Both DLA Piper and Sidley Austin declined to comment but lawyers involved in China practice leaped to their defense.
“I am definitely with DLA Piper and Sidley Austin on this,” says Thomas Shoesmith, the Palo Alto–based China practice leader for Pillsbury Winthrop Shaw Pittman. “A law firm has to decide whether or not a company is worth spending time with. Once that decision is made, lawyers need to have the courage to stand by its independent professional decision.”
Weiheng Chen, head of the China practice for Wilson Sonsini Goodrich & Rosati, agrees. “Even for criminals, they need to get a good lawyer,” he notes. “A lawyer’s professionalism should not be tainted by their patriotism.”
Independent Beijing-based intellectual property lawyer and law professor Stan Abrams went further in an expletive-laden post on his China Hearsay blog. “Frank Wolf, and his fellow House member whom I’ve never heard of before, is trying to smear a law firm with the sins of its clients, some of which have yet to be substantiated,” he wrote, adding that the incident made him “want to vomit.”
Lawyers are split though on whether the recent political turbulence is going to have a chilling effect on Chinese investment in the U.S.
Huawei has dropped U.S. deals before because of political opposition. Chen, whose firm represented one of the companies Huawei tried to buy, says the telecom sector has always been deemed particularly sensitive from a national security viewpoint. Moreover, the industry is under pressure economically at the moment, and U.S. companies like Qualcomm Inc. and Cisco Systems Inc. don’t want new Chinese competitors right now.
“I foresee some formidable obstacles in that sector,” says Chen. “But in sectors that are less sensitive we continue to see deals all the time, and I don’t think that deal flow will stop.”
He is watching China National Offshore Oil Corp.’s $15 billion bid to acquire Calgary-based oil exploration company Nexen Inc., which will be the largest overseas deal ever by a Chinese company if it can get past national security reviews in Canada and the U.S.
“With what is happening with Huawei, and if the CNOOC–Nexen deal also fails, I expect a certain pause, and Chinese companies will be more cautious and prudent about their major acquisitions in the future,” says Chen.
Preston says some Chinese companies have put deals on hold until after the U.S. elections, but he’s not foreseeing a long pause. He attributes a lot of the amped-up China rhetoric to the campaigning and expects that things will return to normal after the elections. “It’s a result of the political football,” he says. “Both candidates are trying to score points.”
But Shoesmith strongly disagrees. “What is happening has nothing to do with the elections, not in the slightest,” he says, “and I absolutely don’t think it will die down after the elections.”
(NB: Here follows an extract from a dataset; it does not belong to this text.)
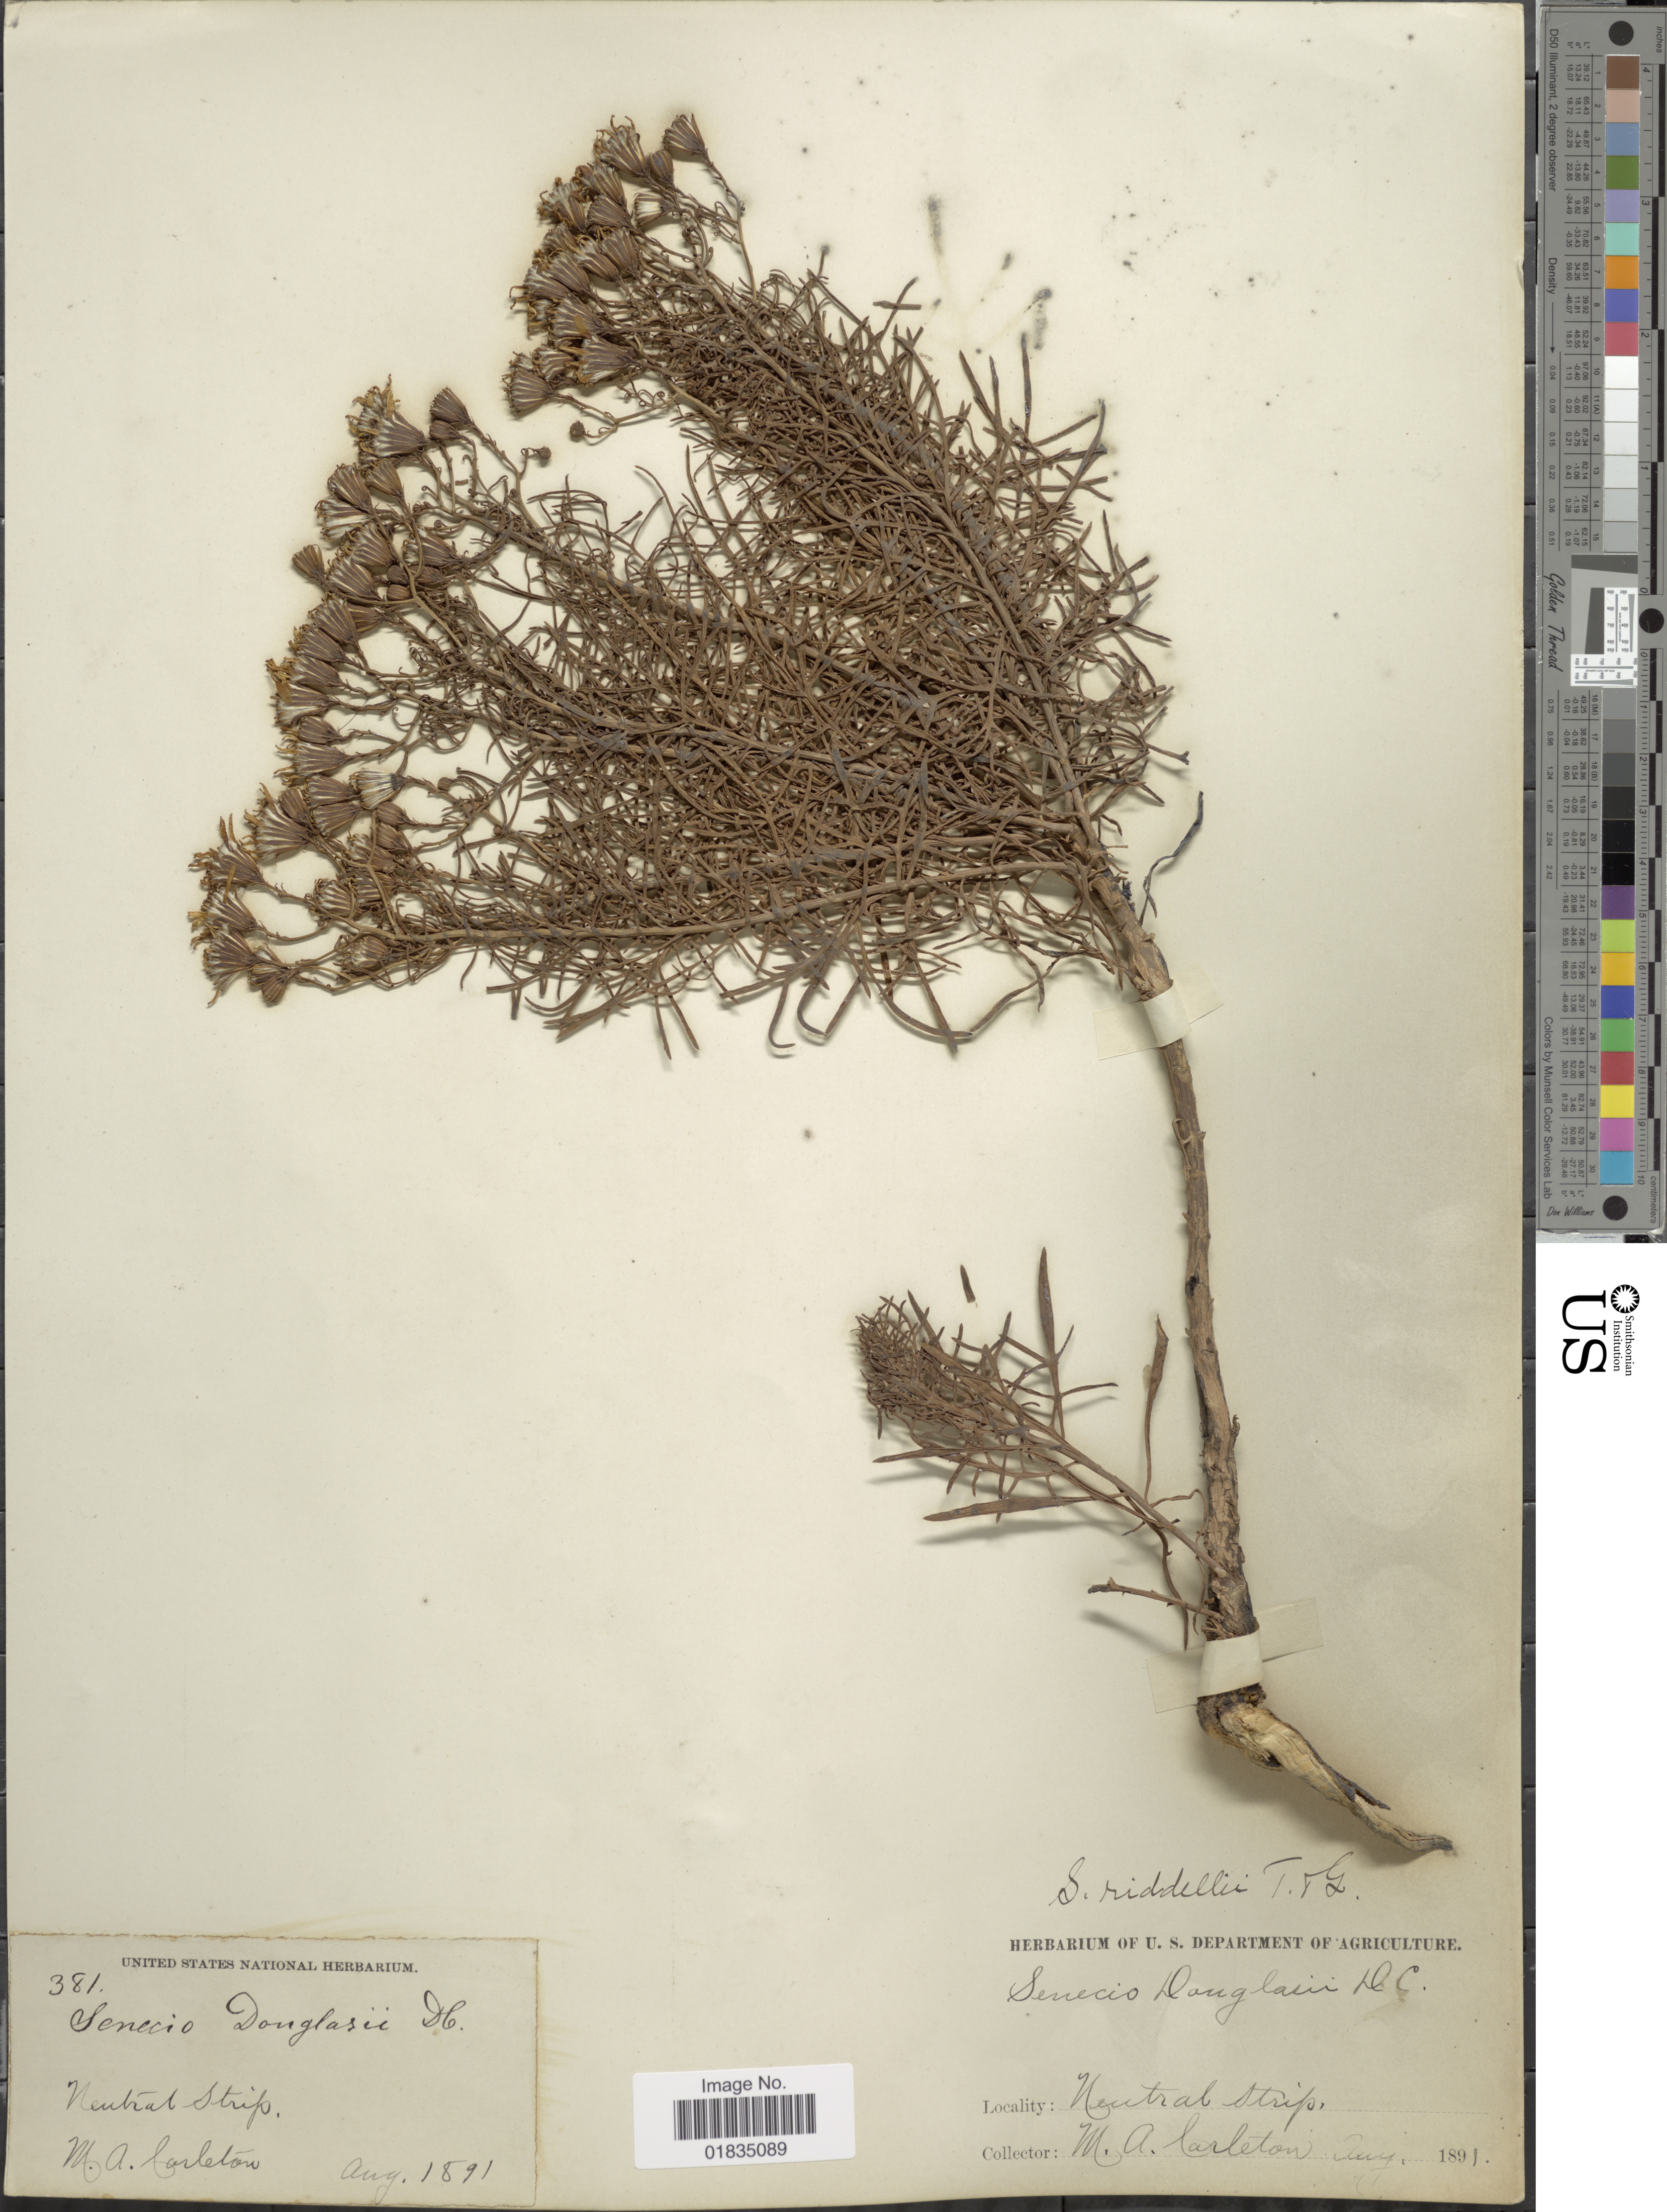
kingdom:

Shoesmith says China’s rising status in the world puts its fundamentally different economy and political system into more direct conflict with those of the United States. He doesn’t see that trajectory changing. “China has not just stood up over the past few years,” he says. “It has been striding around the world, and issues are bound to come up when you deal with an entrenched and established economy like the U.S.”